## Problem to solve
Would you reproduce, word for word, only the lines running from the top of the data through the line containing "salt shaker: present", and none of the pictures?

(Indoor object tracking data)
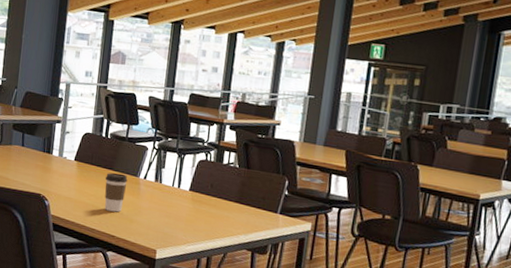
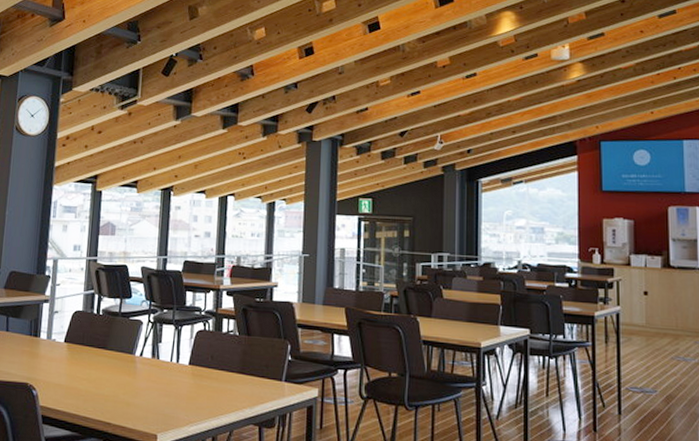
coffee cup: present [104,172,128,213] -> none [98,352,123,396]

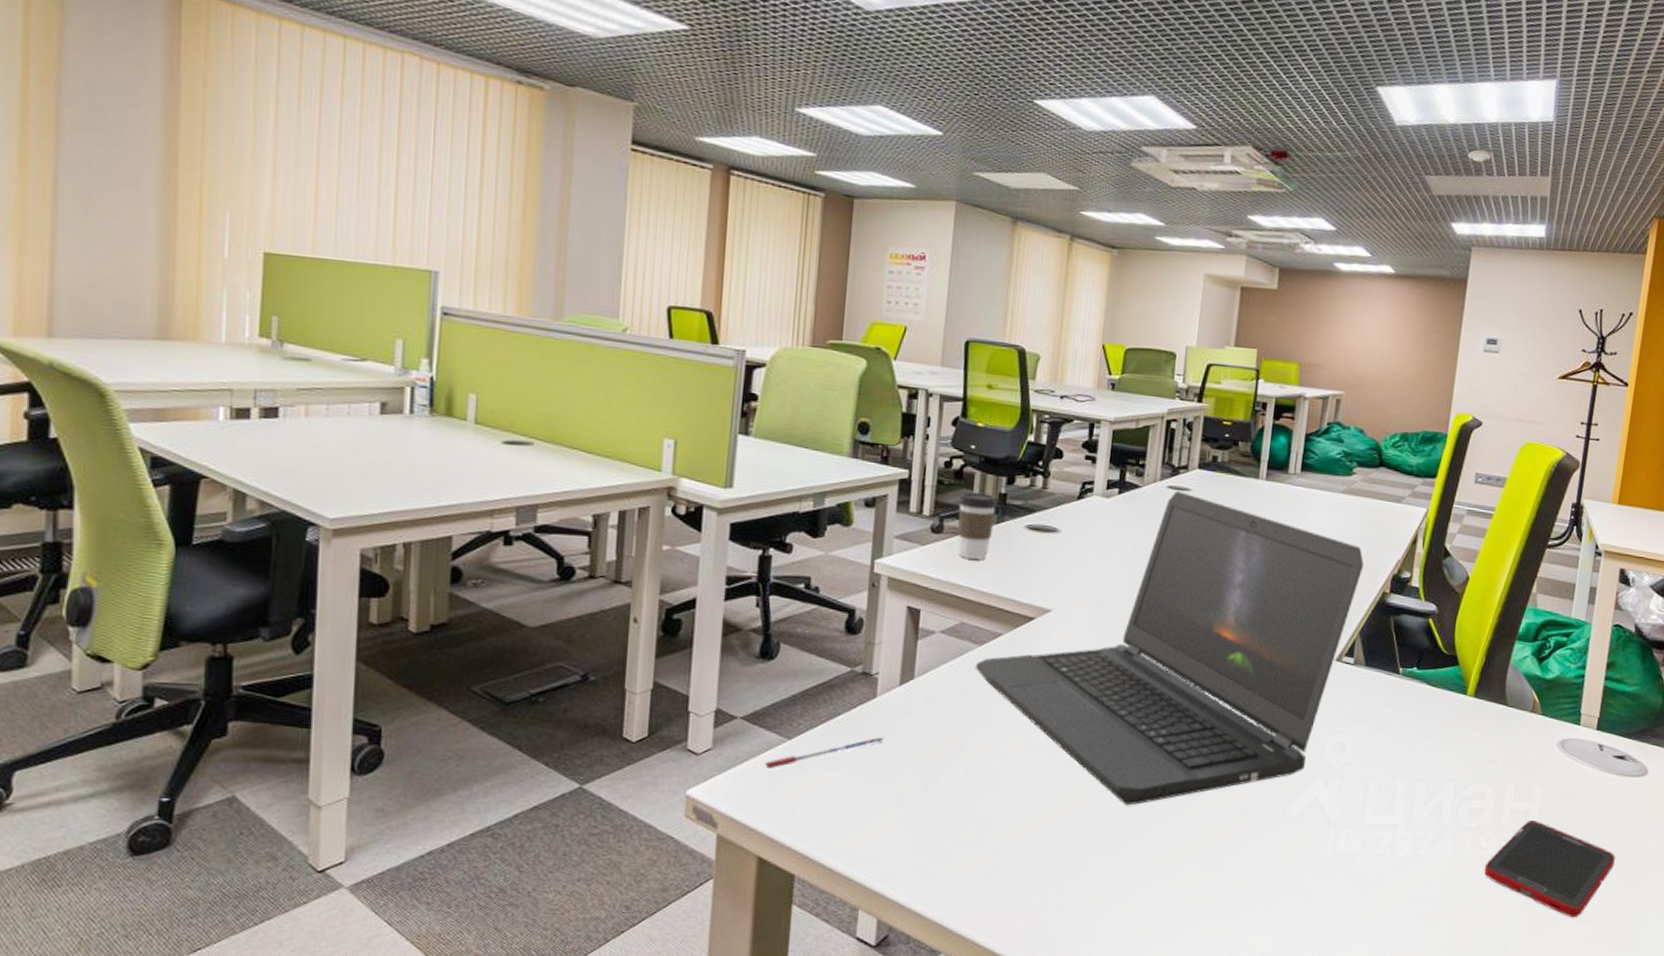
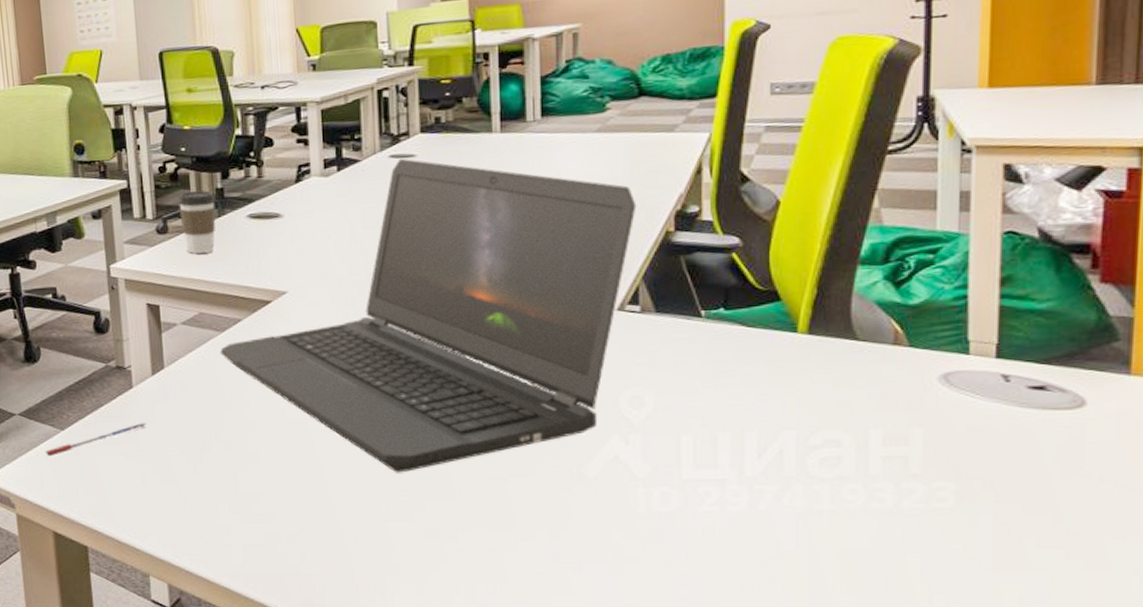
cell phone: present [1483,819,1616,918] -> none [852,466,1049,577]

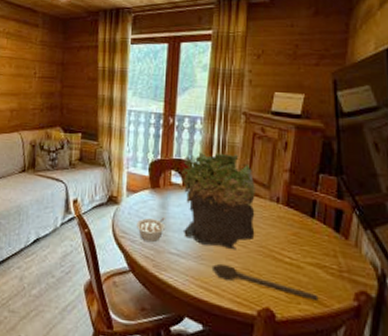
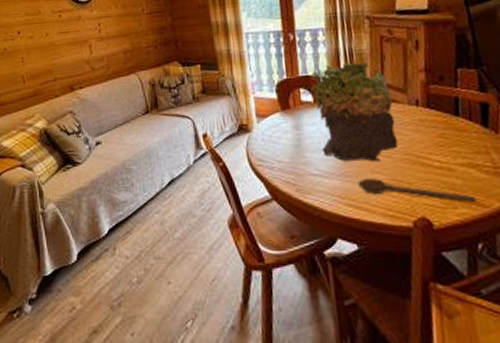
legume: present [137,217,166,243] -> none [272,138,304,167]

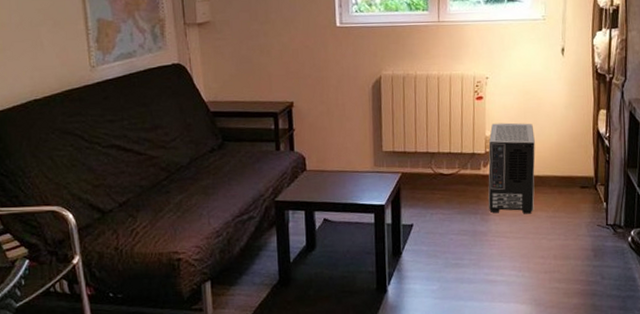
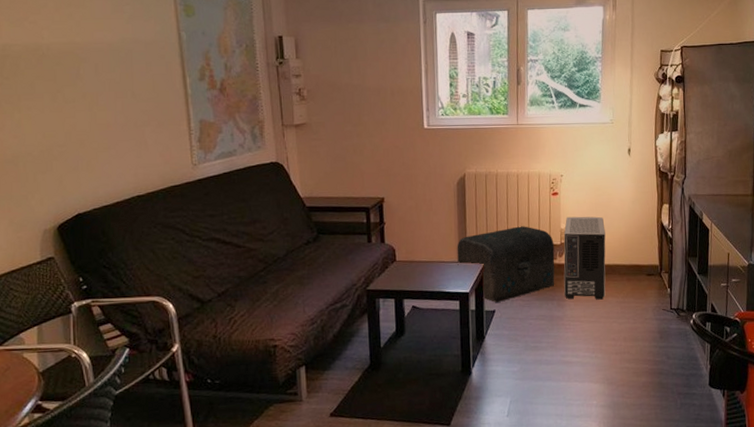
ottoman: none [371,133,479,216] -> present [457,226,555,302]

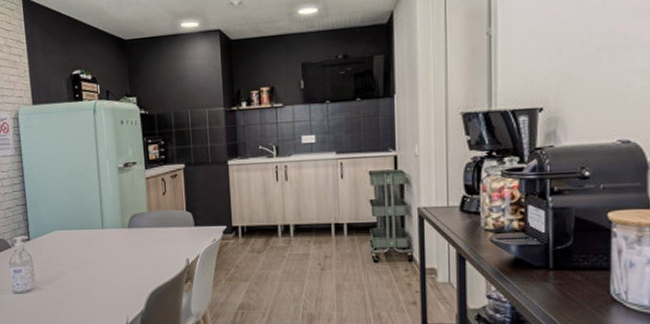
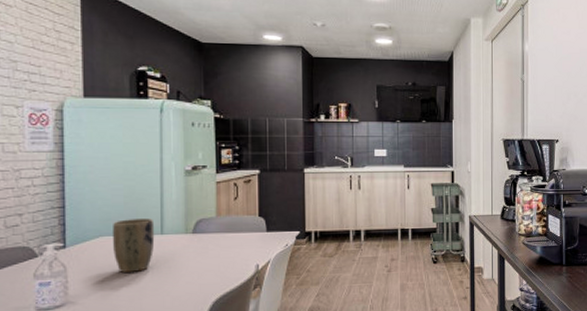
plant pot: none [63,214,98,264] -> present [113,218,155,274]

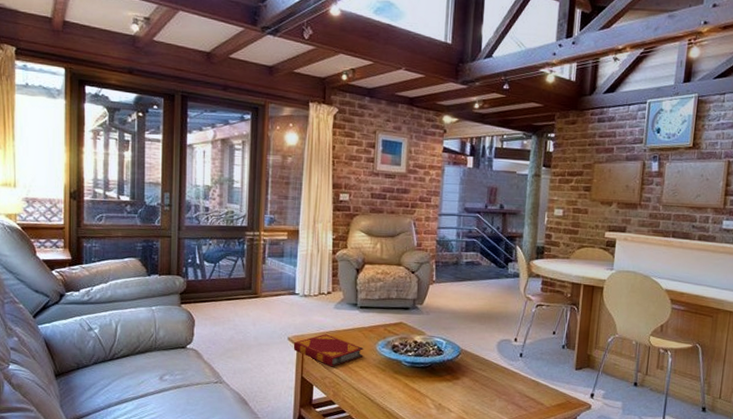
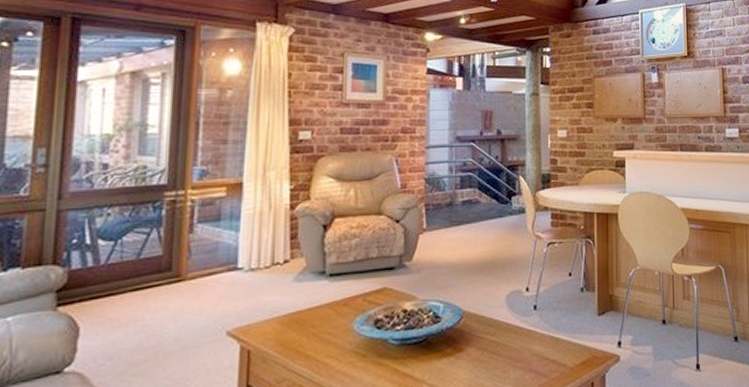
hardback book: present [293,334,364,367] -> none [234,318,336,364]

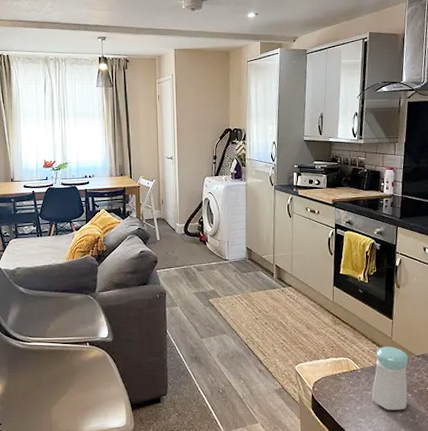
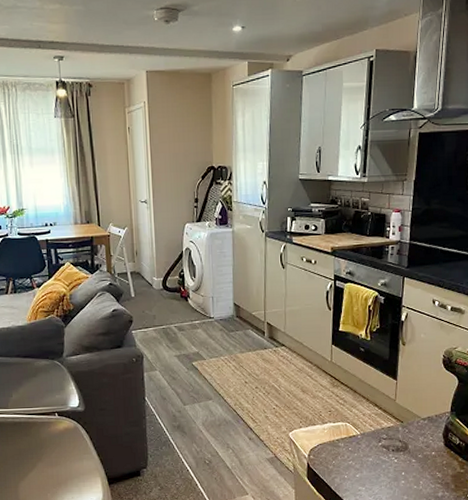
salt shaker: present [371,346,409,410] -> none [372,409,413,477]

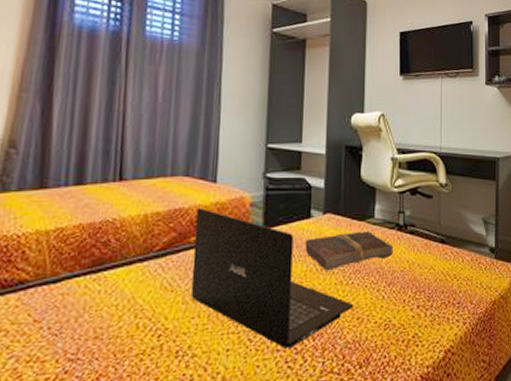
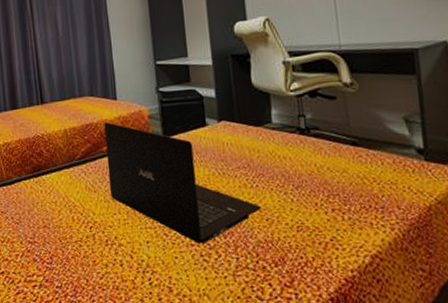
book: present [305,231,394,271] -> none [204,136,298,175]

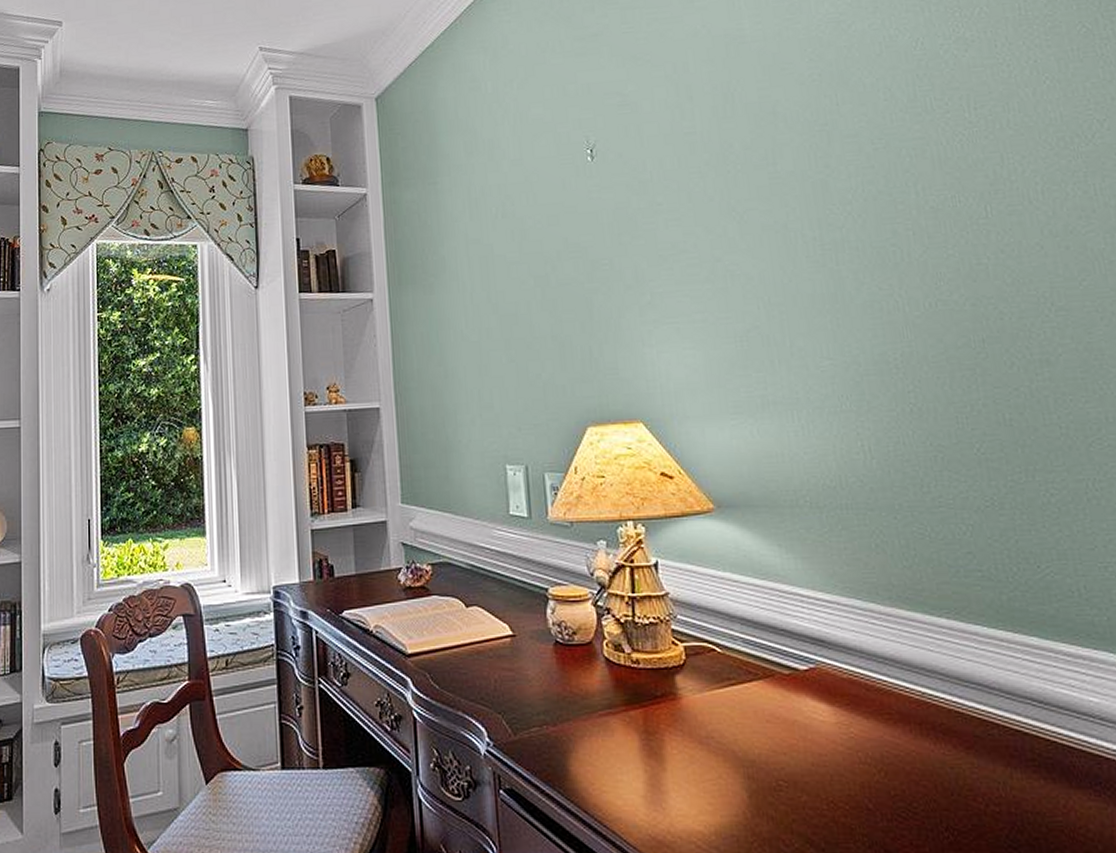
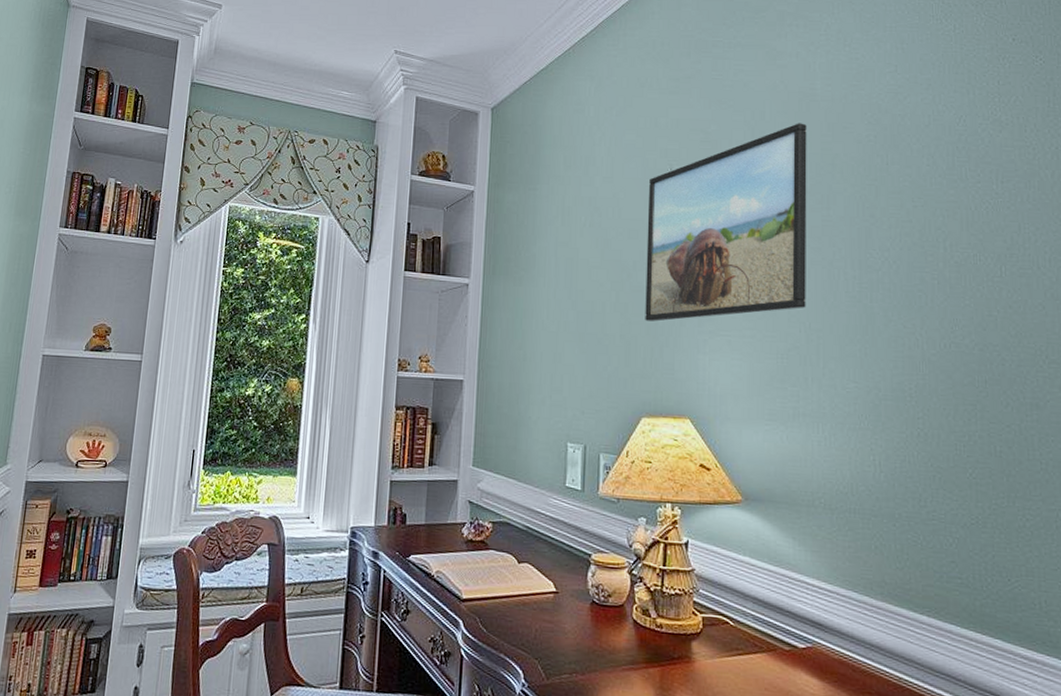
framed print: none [564,70,763,317] -> present [645,123,807,322]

## Expected answer
coffee cup: present [104,172,128,213] -> none [98,352,123,396]

cell phone: present [1483,819,1616,918] -> none [852,466,1049,577]

legume: present [137,217,166,243] -> none [272,138,304,167]

ottoman: none [371,133,479,216] -> present [457,226,555,302]

plant pot: none [63,214,98,264] -> present [113,218,155,274]

hardback book: present [293,334,364,367] -> none [234,318,336,364]

salt shaker: present [371,346,409,410] -> none [372,409,413,477]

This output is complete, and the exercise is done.